Exercise goal:
Using the material below, copy every line where "sich" appears.

Material supplied:
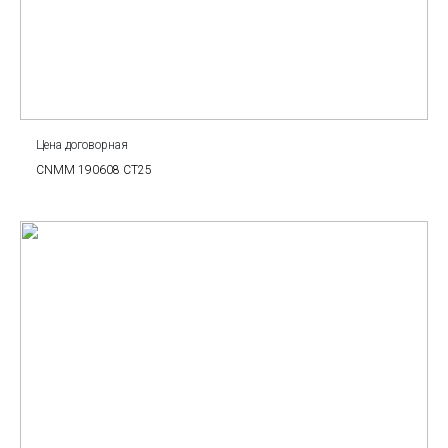
Цена договорная
CNMM 190608 CT25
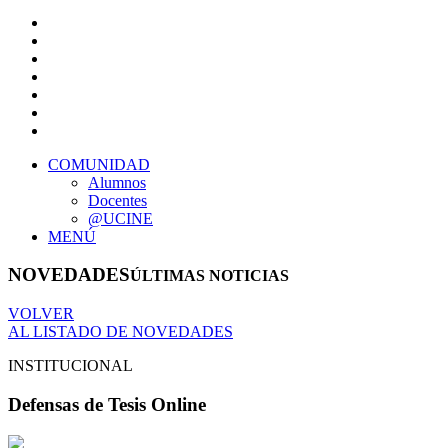
COMUNIDAD
Alumnos
Docentes
@UCINE
MENÚ
NOVEDADES
ÚLTIMAS NOTICIAS
VOLVER
AL LISTADO DE NOVEDADES
INSTITUCIONAL
Defensas de Tesis Online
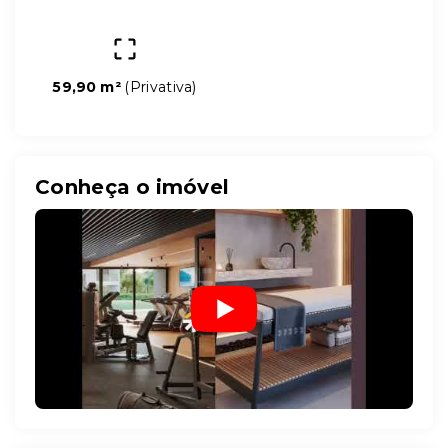
59,90 m²
(
Privativa
)
Conheça o imóvel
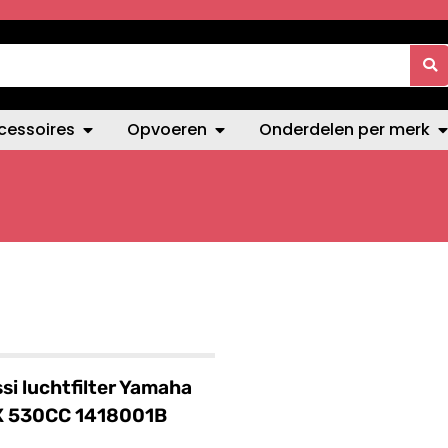
cessoires
Opvoeren
Onderdelen per merk
si luchtfilter Yamaha
 530CC 1418001B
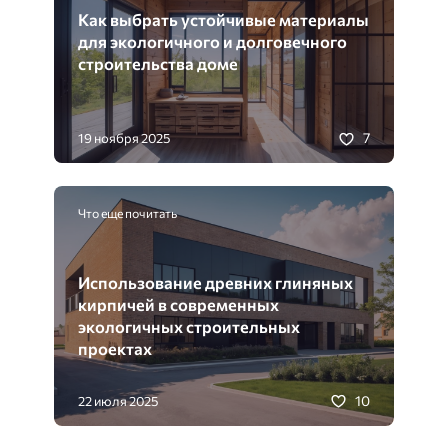
Как выбрать устойчивые материалы
для экологичного и долговечного
строительства доме
7
19 ноября 2025
Что еще почитать
Использование древних глиняных
кирпичей в современных
экологичных строительных
проектах
10
22 июля 2025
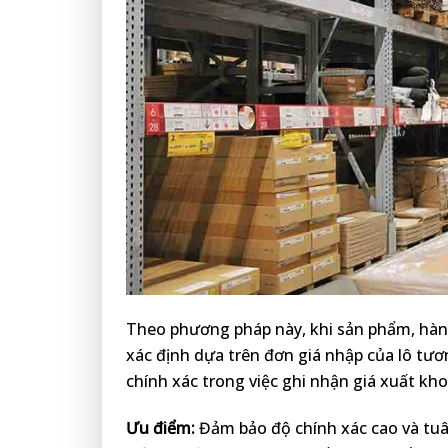
Theo phương pháp này, khi sản phẩm, hàng
xác định dựa trên đơn giá nhập của lô tư
chính xác trong việc ghi nhận giá xuất kh
Ưu điểm:
Đảm bảo độ chính xác cao và tuâ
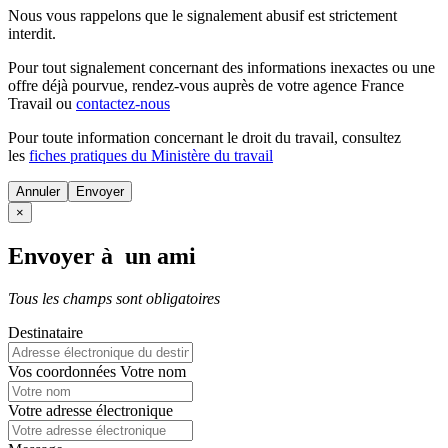
Nous vous rappelons que le signalement abusif est strictement
interdit.
Pour tout signalement concernant des
informations inexactes
ou une
offre déjà pourvue
, rendez-vous auprès de votre agence France
Travail ou
contactez-nous
Pour toute information concernant le
droit du travail
, consultez
les
fiches pratiques du Ministère du travail
Annuler
×
Envoyer à un ami
Tous les champs sont obligatoires
Destinataire
Vos coordonnées
Votre nom
Votre adresse électronique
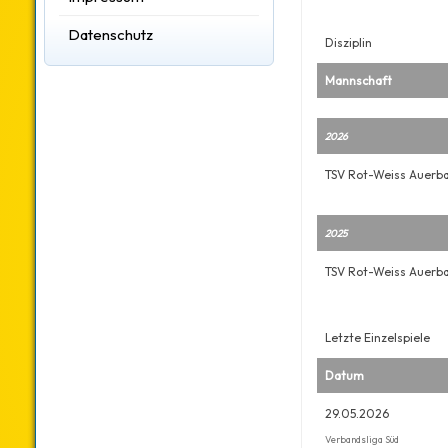
Datenschutz
Disziplin
Mannschaft
2026
TSV Rot-Weiss Auerba
2025
TSV Rot-Weiss Auerba
Letzte Einzelspiele
Datum
29.05.2026
Verbandsliga Süd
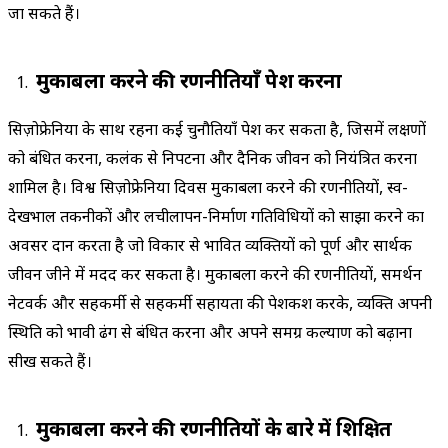
जा सकते हैं।
मुकाबला करने की रणनीतियाँ पेश करना
सिज़ोफ्रेनिया के साथ रहना कई चुनौतियाँ पेश कर सकता है, जिसमें लक्षणों
को प्रबंधित करना, कलंक से निपटना और दैनिक जीवन को नियंत्रित करना
शामिल है। विश्व सिज़ोफ्रेनिया दिवस मुकाबला करने की रणनीतियों, स्व-
देखभाल तकनीकों और लचीलापन-निर्माण गतिविधियों को साझा करने का
अवसर प्रदान करता है जो विकार से प्रभावित व्यक्तियों को पूर्ण और सार्थक
जीवन जीने में मदद कर सकता है। मुकाबला करने की रणनीतियों, समर्थन
नेटवर्क और सहकर्मी से सहकर्मी सहायता की पेशकश करके, व्यक्ति अपनी
स्थिति को प्रभावी ढंग से प्रबंधित करना और अपने समग्र कल्याण को बढ़ाना
सीख सकते हैं।
मुकाबला करने की रणनीतियों के बारे में शिक्षित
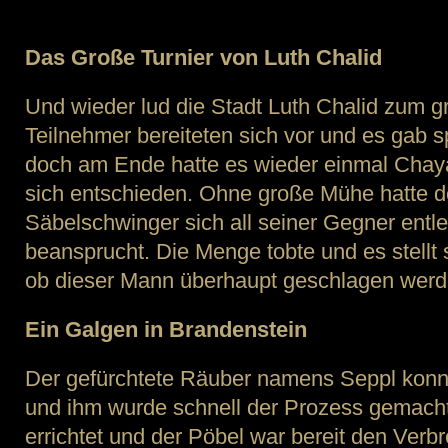
Sie
–
Ein
Das Große Turnier von Luth Chalid
Gal
viel
Und wieder lud die Stadt Luth Chalid zum gr
Mag
und
Teilnehmer bereiteten sich vor und es gab 
ein
doch am Ende hatte es wieder einmal Chayal
Tur
sich entschieden. Ohne große Mühe hatte d
Säbelschwinger sich all seiner Gegner entle
beansprucht. Die Menge tobte und es stellt 
ob dieser Mann überhaupt geschlagen we
Ein Galgen in Brandenstein
Der gefürchtete Räuber namens Seppl konnt
und ihm wurde schnell der Prozess gemach
errichtet und der Pöbel war bereit den Ver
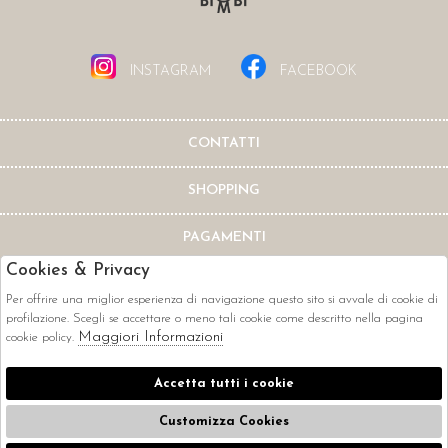
INSTAGRAM
FACEBOOK
CONTATTI
SHOPPING
PAGAMENTI
Cookies & Privacy
Per offrire una miglior esperienza di navigazione questo sito si avvale di cookie di
profilazione. Scegli se accettare o meno tali cookie come descritto nella pagina
Maggiori Informazioni
cookie policy.
CORRIERI
Accetta tutti i cookie
Customizza Cookies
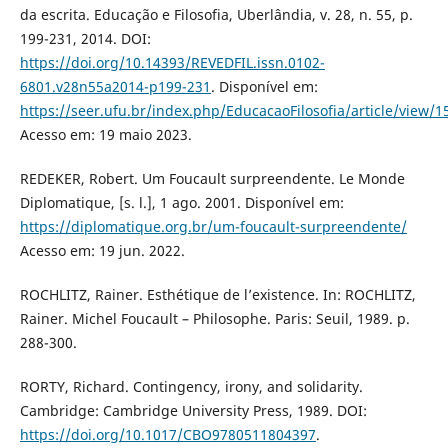
da escrita. Educação e Filosofia, Uberlândia, v. 28, n. 55, p.
199-231, 2014. DOI:
https://doi.org/10.14393/REVEDFIL.issn.0102-
6801.v28n55a2014-p199-231
. Disponível em:
https://seer.ufu.br/index.php/EducacaoFilosofia/article/view/1
Acesso em: 19 maio 2023.
REDEKER, Robert. Um Foucault surpreendente. Le Monde
Diplomatique, [s. l.], 1 ago. 2001. Disponível em:
https://diplomatique.org.br/um-foucault-surpreendente/
Acesso em: 19 jun. 2022.
ROCHLITZ, Rainer. Esthétique de l’existence. In: ROCHLITZ,
Rainer. Michel Foucault – Philosophe. Paris: Seuil, 1989. p.
288-300.
RORTY, Richard. Contingency, irony, and solidarity.
Cambridge: Cambridge University Press, 1989. DOI:
https://doi.org/10.1017/CBO9780511804397
.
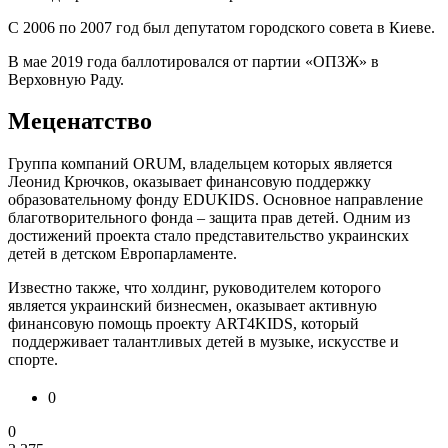
С 2006 по 2007 год был депутатом городского совета в Киеве.
В мае 2019 года баллотировался от партии «ОПЗЖ» в
Верховную Раду.
Меценатство
Группа компаний ORUM, владельцем которых является
Леонид Крючков, оказывает финансовую поддержку
образовательному фонду EDUKIDS. Основное направление
благотворительного фонда – защита прав детей. Одним из
достижений проекта стало представительство украинских
детей в детском Европарламенте.
Известно также, что холдинг, руководителем которого
является украинский бизнесмен, оказывает активную
финансовую помощь проекту ART4KIDS, который
поддерживает талантливых детей в музыке, искусстве и
спорте.
0
0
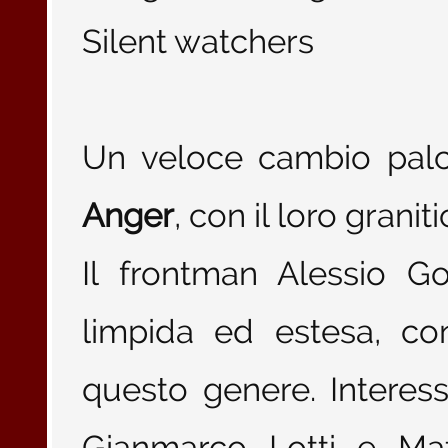
Silent watchers
Un veloce cambio pal
Anger
, con il loro gran
Il frontman Alessio G
limpida ed estesa, con
questo genere. Interessan
Gianmarco Lotti e Ma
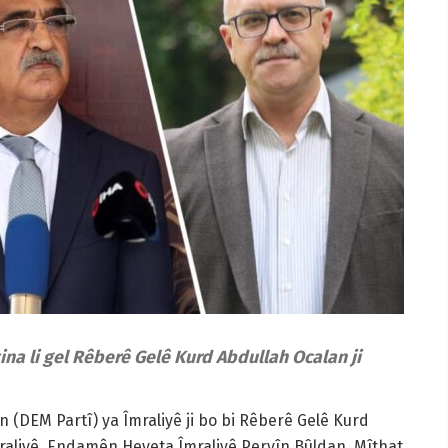
ina li gel Rêberê Gelê Kurd Abdullah Ocalan ji
 (DEM Partî) ya Îmraliyê ji bo bi Rêberê Gelê Kurd
mraliyê. Endamên Heyeta Îmraliyê Pervîn Bûldan, Mîthat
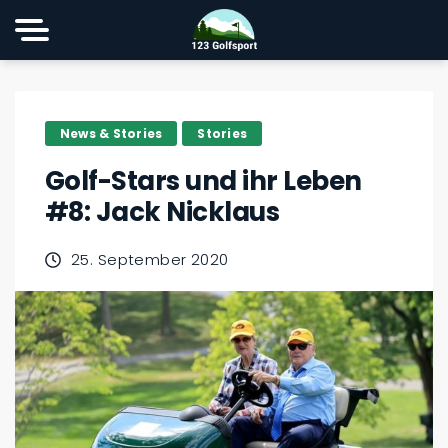
News & Stories
Stories
Golf-Stars und ihr Leben
#8: Jack Nicklaus
25. September 2020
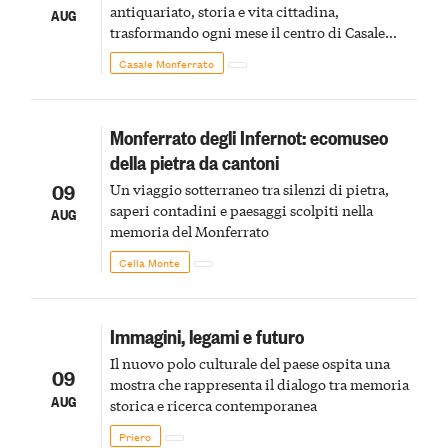
antiquariato, storia e vita cittadina,
AUG
trasformando ogni mese il centro di Casale
Monferrato in un luogo di scoperta e racconto
Casale Monferrato
Monferrato degli Infernot: ecomuseo
della pietra da cantoni
09
Un viaggio sotterraneo tra silenzi di pietra,
saperi contadini e paesaggi scolpiti nella
AUG
memoria del Monferrato
Cella Monte
Immagini, legami e futuro
Il nuovo polo culturale del paese ospita una
09
mostra che rappresenta il dialogo tra memoria
AUG
storica e ricerca contemporanea
Priero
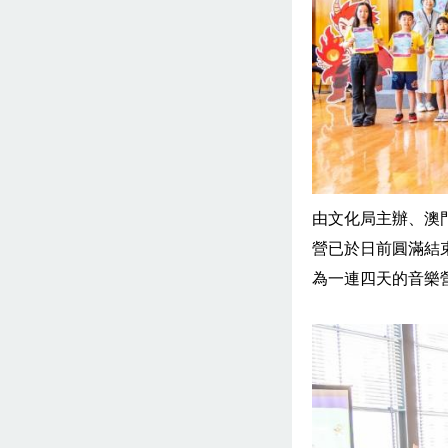
由文化局主辦、澳
營已於日前圓滿結
為一連四天的音樂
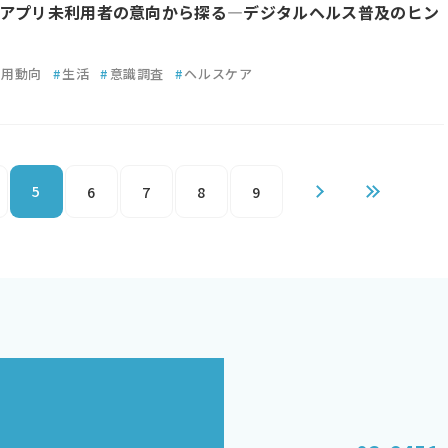
アプリ未利用者の意向から探る―デジタルヘルス普及のヒン
利用動向
#
生活
#
意識調査
#
ヘルスケア
5
6
7
8
9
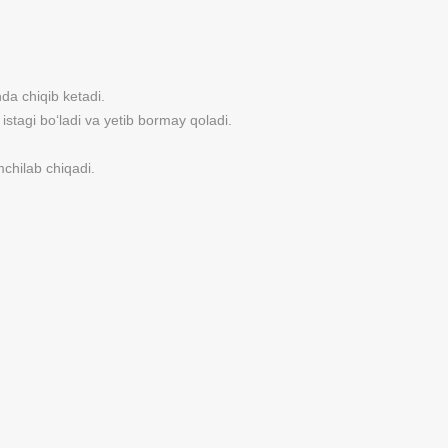
hda chiqib ketadi.
 istagi bo‘ladi va yetib bormay qoladi.
mchilab chiqadi.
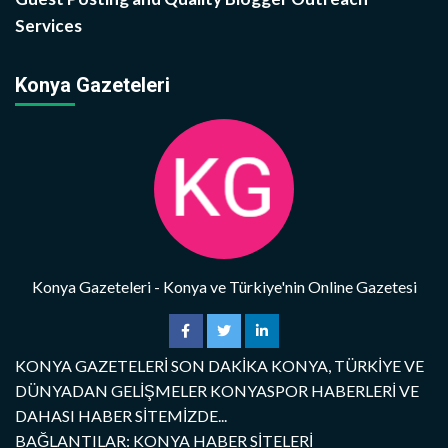
Services
Konya Gazeteleri
Konya Gazeteleri - Konya ve Türkiye'nin Online Gazetesi
KONYA GAZETELERİ SON DAKİKA KONYA, TÜRKİYE VE
DÜNYADAN GELİŞMELER KONYASPOR HABERLERİ VE
DAHASI HABER SİTEMİZDE...
BAĞLANTILAR: KONYA HABER SİTELERİ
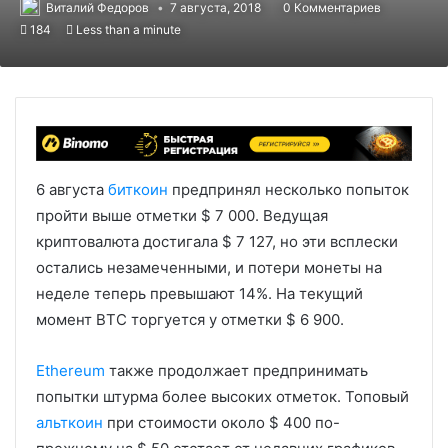
Виталий Федоров
7 августа, 2018
0 Комментариев
184
Less than a minute
6 августа
биткоин
предпринял несколько попыток
пройти выше отметки $ 7 000. Ведущая
криптовалюта достигала $ 7 127, но эти всплески
остались незамеченными, и потери монеты на
неделе теперь превышают 14%. На текущий
момент BTC торгуется у отметки $ 6 900.
Ethereum
также продолжает предпринимать
попытки штурма более высоких отметок. Топовый
альткоин
при стоимости около $ 400 по-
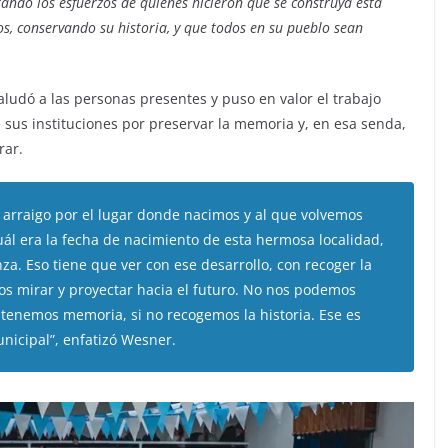
rando los esfuerzos de quienes hicieron que se construya esta
os, conservando su historia, y que todos en su pueblo sean
ludó a las personas presentes y puso en valor el trabajo
e sus instituciones por preservar la memoria y, en esa senda,
rar.
 arraigo por el lugar donde nacimos y al que volvemos
l era la fecha de nacimiento de esta hermosa localidad,
a. Eso tiene que ver con ese desarrollo, con recoger la
nos mirar y proyectar hacia el futuro. No nos podemos
 tenemos memoria, si no recogemos la historia. Ese es
nicipal”, enfatizó Wesner.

Exercise answer:
Teilnehmer bereiteten sich vor und es gab 
sich entschieden. Ohne große Mühe hatte d
Säbelschwinger sich all seiner Gegner entle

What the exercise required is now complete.